PROBLEM DESCRIPTION -
Extract every line of the listing below that contains the string "custom". Case counts.

----------

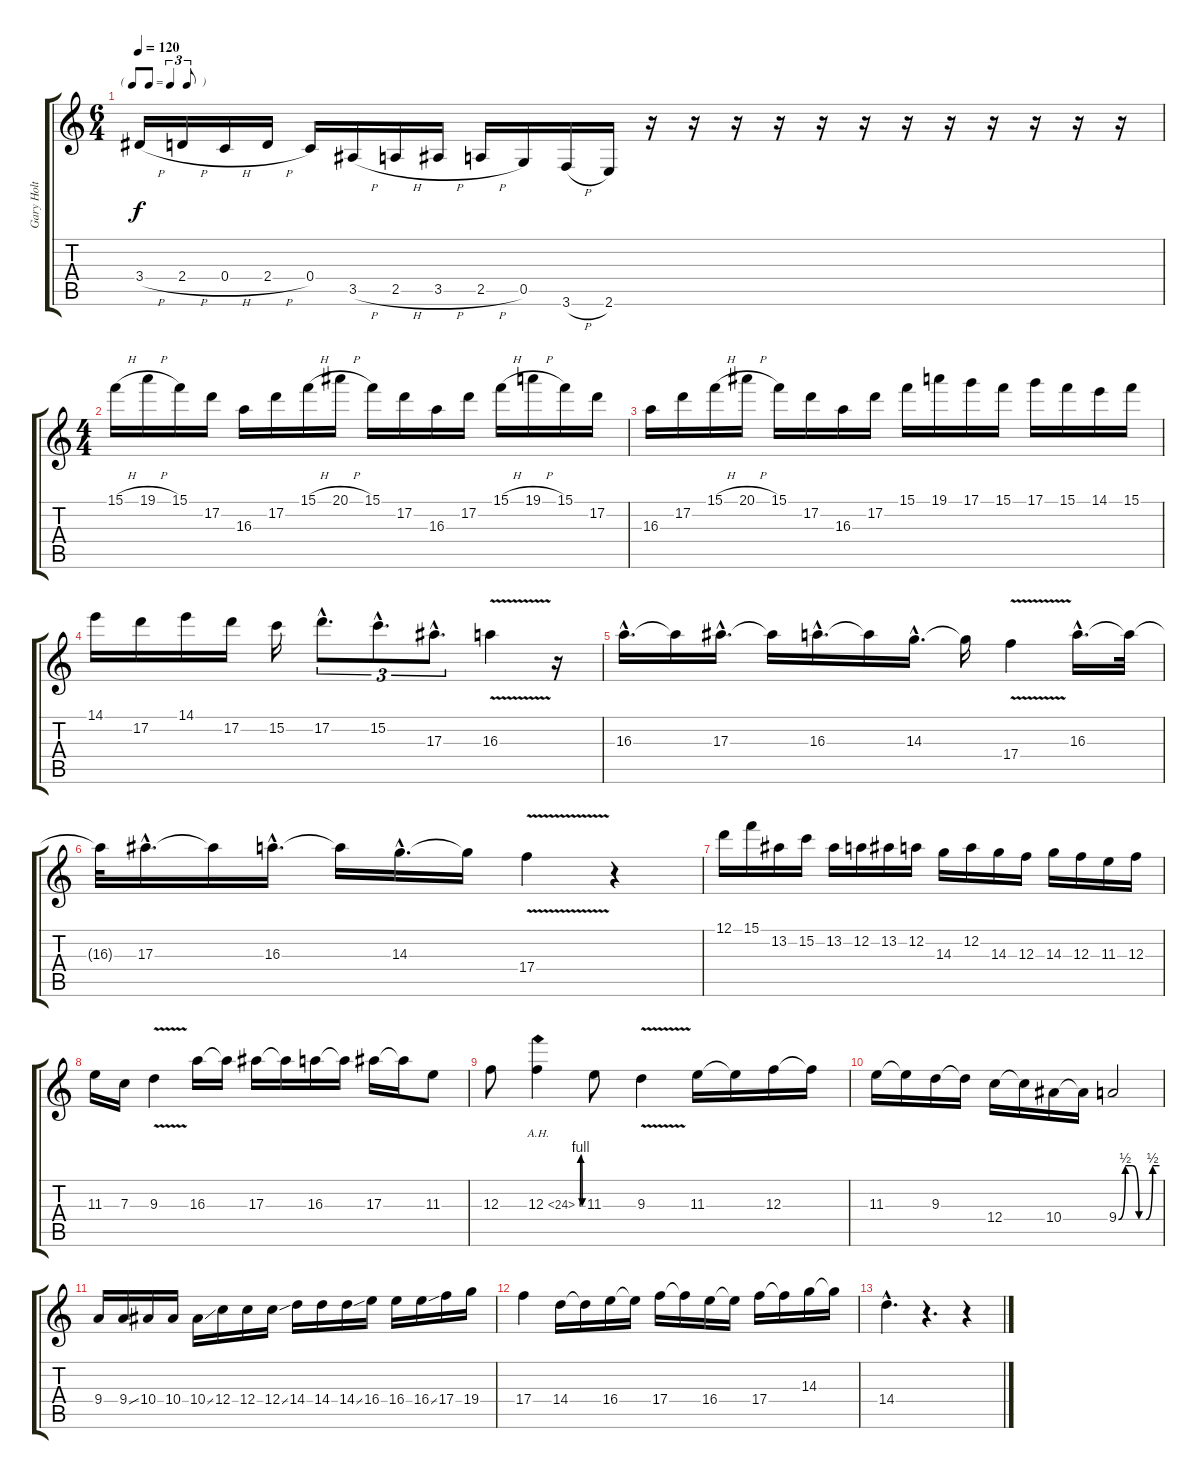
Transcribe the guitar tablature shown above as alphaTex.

\track ("Gary Holt" "Gary Holt") {instrument distortionguitar}
\staff {score tabs}
\tuning (D4 A3 F3 C3 G2 D2) {hide}
\ts (6 4)
\tf triplet8th
\tempo 120
\clef g2
\ks c
3.4{h}.16{dy f} 2.4{h}.16 0.4{h}.16 2.4{h}.16 0.4.16 3.5{h}.16 2.5{h}.16 3.5{h}.16 2.5{h}.16 0.5.16 3.6{h}.16 2.6.16 r.16 r.16 r.16 r.16 r.16 r.16 r.16 r.16 r.16 r.16 r.16 r.16 |
\ts (4 4)
15.1{h}.16 19.1{h}.16 15.1.16 17.2.16 16.3.16 17.2.16 15.1{h}.16 20.1{h}.16 15.1.16 17.2.16 16.3.16 17.2.16 15.1{h}.16 19.1{h}.16 15.1.16 17.2.16 |
16.3.16 17.2.16 15.1{h}.16 20.1{h}.16 15.1.16 17.2.16 16.3.16 17.2.16 15.1.16 19.1.16 17.1.16 15.1.16 17.1.16 15.1.16 14.1.16 15.1.16 |
14.1.16 17.2.16 14.1.16 17.2.16 15.2.16 17.2{hac}.8{d tu (3 2)} 15.2{hac}.8{d tu (3 2)} 17.3{hac}.8{d tu (3 2)} 16.3{v}.4 r.16 |
16.3{hac}.16{d} 16.3{t}.16 17.3{hac}.16{d} 17.3{t}.16 16.3{hac}.16{d} 16.3{t}.16 14.3{hac}.16{d} 14.3{t}.16 17.4{v}.4 16.3{hac}.16{d} 16.3{t}.32 |
16.3{t}.32 17.3{hac}.16{d} 17.3{t}.16 16.3{hac}.16{d} 16.3{t}.16 14.3{hac}.16{d} 14.3{t}.16 17.4{v}.4 r.4 |
12.1.16 15.1.16 13.2.16 15.2.16 13.2.16 12.2.16 13.2.16 12.2.16 14.3.16 12.2.16 14.3.16 12.3.16 14.3.16 12.3.16 11.3.16 12.3.16 |
11.3.16 7.3.16 9.3{v}.4 16.3.16 16.3{t}.16 17.3.16 17.3{t}.16 16.3.16 16.3{t}.16 17.3.16 17.3{t}.16 11.3.8 |
12.3.8 12.3{be (custom 0 0 15 4 30 4 45 0 60 0) ah 12}.4 11.3.8 9.3{v}.4 11.3.16 11.3{t}.16 12.3.16 12.3{t}.16 |
11.3.16 11.3{t}.16 9.3.16 9.3{t}.16 12.4.16 12.4{t}.16 10.4.16 10.4{t}.16 9.4{be (custom 0 0 10 2 20 2 30 0 40 0 50 2 60 2)}.2 |
9.4.16 9.4{ss}.16 10.4.16 10.4.16 10.4{ss}.16 12.4.16 12.4.16 12.4{ss}.16 14.4.16 14.4.16 14.4{ss}.16 16.4.16 16.4.16 16.4{ss}.16 17.4.16 19.4.16 |
17.4.4 14.4.16 14.4{t}.16 16.4.16 16.4{t}.16 17.4.16 17.4{t}.16 16.4.16 16.4{t}.16 17.4.16 17.4{t}.16 14.3.16 14.3{t}.16 |
14.4{hac}.4{d} r.4{d} r.4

----------

SOLUTION -
12.3.8 12.3{be (custom 0 0 15 4 30 4 45 0 60 0) ah 12}.4 11.3.8 9.3{v}.4 11.3.16 11.3{t}.16 12.3.16 12.3{t}.16 |
11.3.16 11.3{t}.16 9.3.16 9.3{t}.16 12.4.16 12.4{t}.16 10.4.16 10.4{t}.16 9.4{be (custom 0 0 10 2 20 2 30 0 40 0 50 2 60 2)}.2 |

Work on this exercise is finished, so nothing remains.